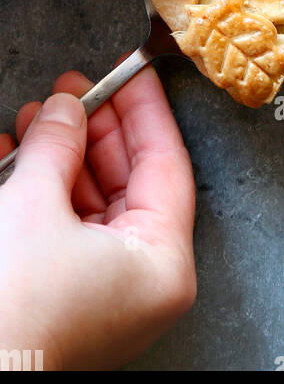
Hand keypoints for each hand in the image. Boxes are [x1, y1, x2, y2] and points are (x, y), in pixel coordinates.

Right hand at [0, 69, 196, 369]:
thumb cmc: (12, 311)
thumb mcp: (35, 203)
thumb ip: (57, 145)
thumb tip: (65, 109)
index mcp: (164, 265)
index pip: (167, 164)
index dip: (144, 110)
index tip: (131, 71)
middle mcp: (143, 284)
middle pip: (130, 181)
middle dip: (93, 130)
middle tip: (73, 89)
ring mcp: (105, 295)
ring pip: (93, 204)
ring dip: (61, 158)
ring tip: (35, 117)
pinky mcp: (67, 301)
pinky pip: (65, 231)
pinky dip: (42, 193)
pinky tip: (15, 157)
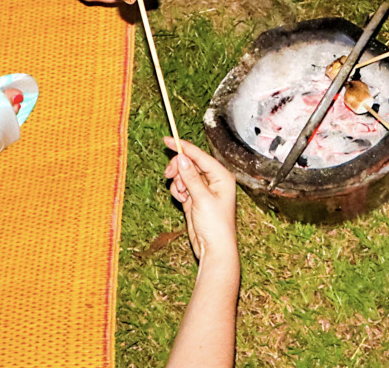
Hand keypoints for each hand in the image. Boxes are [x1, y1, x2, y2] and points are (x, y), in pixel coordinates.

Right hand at [164, 138, 237, 263]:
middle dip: (178, 168)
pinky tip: (182, 200)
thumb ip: (191, 177)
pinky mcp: (194, 198)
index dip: (183, 147)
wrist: (214, 248)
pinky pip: (181, 186)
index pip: (200, 156)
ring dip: (178, 182)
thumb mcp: (202, 198)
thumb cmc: (216, 225)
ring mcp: (203, 189)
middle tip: (168, 175)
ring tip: (182, 195)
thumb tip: (181, 158)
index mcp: (221, 176)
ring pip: (183, 175)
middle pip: (190, 163)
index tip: (167, 139)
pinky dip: (178, 191)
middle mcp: (214, 180)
---
_EXERCISE DIRECTIONS_
No picture should be included when the data are set down again exactly.

_RESULT FOR THIS EXERCISE_
Hand keypoints for each hand in the image. Boxes are [x1, y1, x2, y2] and points are (x, y), in pixel coordinates.

Right hand at [0, 69, 196, 369]:
thumb cmc: (12, 311)
thumb mcp: (35, 203)
thumb ip: (57, 145)
thumb tip: (65, 109)
index mcp: (164, 265)
index pip: (167, 164)
index dip: (144, 110)
index tip: (131, 71)
middle mcp: (143, 284)
middle pip: (130, 181)
middle dip: (93, 130)
middle tip: (73, 89)
ring mcp: (105, 295)
ring pip: (93, 204)
ring dip: (61, 158)
ring tip: (35, 117)
pinky mcp: (67, 301)
pinky pip: (65, 231)
pinky dip: (42, 193)
pinky tip: (15, 157)
Hand keypoints for each hand in the image. Boxes are [x1, y1, x2, y2] and points are (x, y), in pixel coordinates.

Right hand at [164, 138, 237, 263]:
middle dip: (178, 168)
pinky tip: (182, 200)
thumb ip: (191, 177)
pinky mcp: (194, 198)
index dip: (183, 147)
wrist: (214, 248)
pinky pip: (181, 186)
index pip: (200, 156)
ring dip: (178, 182)
thumb mcp: (202, 198)
thumb cmc: (216, 225)
ring mcp: (203, 189)
middle tip: (168, 175)
ring tip: (182, 195)
thumb tip: (181, 158)
index mcp: (221, 176)
ring pip: (183, 175)
middle pip: (190, 163)
index tip: (167, 139)
pinky dip: (178, 191)
middle mcp: (214, 180)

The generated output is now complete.